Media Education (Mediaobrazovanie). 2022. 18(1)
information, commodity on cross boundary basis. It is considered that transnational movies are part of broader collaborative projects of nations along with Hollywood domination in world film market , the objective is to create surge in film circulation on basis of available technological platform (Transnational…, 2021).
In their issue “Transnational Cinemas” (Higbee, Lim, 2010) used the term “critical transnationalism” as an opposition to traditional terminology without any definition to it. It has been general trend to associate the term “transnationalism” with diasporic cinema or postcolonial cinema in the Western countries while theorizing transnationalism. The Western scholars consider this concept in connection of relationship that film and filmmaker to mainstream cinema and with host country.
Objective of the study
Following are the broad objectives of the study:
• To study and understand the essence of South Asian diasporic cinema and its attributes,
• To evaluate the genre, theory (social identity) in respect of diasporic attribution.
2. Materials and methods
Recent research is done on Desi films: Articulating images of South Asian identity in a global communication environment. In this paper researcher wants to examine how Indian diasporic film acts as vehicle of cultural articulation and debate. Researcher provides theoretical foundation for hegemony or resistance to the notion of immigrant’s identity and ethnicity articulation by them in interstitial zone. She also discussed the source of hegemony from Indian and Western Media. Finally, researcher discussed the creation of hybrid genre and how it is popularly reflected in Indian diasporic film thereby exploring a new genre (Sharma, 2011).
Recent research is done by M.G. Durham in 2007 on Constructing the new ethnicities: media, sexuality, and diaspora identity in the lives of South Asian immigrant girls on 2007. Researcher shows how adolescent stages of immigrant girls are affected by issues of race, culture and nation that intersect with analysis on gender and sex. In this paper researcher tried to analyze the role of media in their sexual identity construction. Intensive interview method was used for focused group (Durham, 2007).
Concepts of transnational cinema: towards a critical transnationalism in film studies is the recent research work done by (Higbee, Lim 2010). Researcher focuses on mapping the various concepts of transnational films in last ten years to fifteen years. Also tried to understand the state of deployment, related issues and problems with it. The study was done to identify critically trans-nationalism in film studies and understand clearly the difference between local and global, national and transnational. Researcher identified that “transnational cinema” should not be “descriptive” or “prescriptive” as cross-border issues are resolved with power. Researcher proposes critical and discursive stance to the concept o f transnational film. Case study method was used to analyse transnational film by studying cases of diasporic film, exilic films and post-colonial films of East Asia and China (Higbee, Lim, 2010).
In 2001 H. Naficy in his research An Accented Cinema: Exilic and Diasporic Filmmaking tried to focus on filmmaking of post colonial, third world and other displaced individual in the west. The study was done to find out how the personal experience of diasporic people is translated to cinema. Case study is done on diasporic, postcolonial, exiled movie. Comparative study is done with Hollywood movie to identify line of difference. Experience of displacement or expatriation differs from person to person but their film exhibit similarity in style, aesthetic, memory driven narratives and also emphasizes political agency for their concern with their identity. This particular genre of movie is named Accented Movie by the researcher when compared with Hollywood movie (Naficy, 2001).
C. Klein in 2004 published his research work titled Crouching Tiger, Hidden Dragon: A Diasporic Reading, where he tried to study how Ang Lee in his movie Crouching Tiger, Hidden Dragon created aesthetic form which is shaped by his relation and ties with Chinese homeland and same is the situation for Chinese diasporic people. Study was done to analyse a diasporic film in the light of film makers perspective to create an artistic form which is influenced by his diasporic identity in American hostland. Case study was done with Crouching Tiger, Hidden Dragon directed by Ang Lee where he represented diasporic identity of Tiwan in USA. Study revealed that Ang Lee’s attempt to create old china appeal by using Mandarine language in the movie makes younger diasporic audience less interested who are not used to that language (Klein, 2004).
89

▶ YOUR ASSIGNMENT
Copy out each line of the data above, exactly, if it lies between the line holding "To study and" and the line holding "Recent research is done by", inclusive; copy no other line.

▶ WRITTEN ANSWER
• To study and understand the essence of South Asian diasporic cinema and its attributes,
• To evaluate the genre, theory (social identity) in respect of diasporic attribution.
2. Materials and methods
Recent research is done on Desi films: Articulating images of South Asian identity in a global communication environment. In this paper researcher wants to examine how Indian diasporic film acts as vehicle of cultural articulation and debate. Researcher provides theoretical foundation for hegemony or resistance to the notion of immigrant’s identity and ethnicity articulation by them in interstitial zone. She also discussed the source of hegemony from Indian and Western Media. Finally, researcher discussed the creation of hybrid genre and how it is popularly reflected in Indian diasporic film thereby exploring a new genre (Sharma, 2011).
Recent research is done by M.G. Durham in 2007 on Constructing the new ethnicities: media, sexuality, and diaspora identity in the lives of South Asian immigrant girls on 2007. Researcher shows how adolescent stages of immigrant girls are affected by issues of race, culture and nation that intersect with analysis on gender and sex. In this paper researcher tried to analyze the role of media in their sexual identity construction. Intensive interview method was used for focused group (Durham, 2007).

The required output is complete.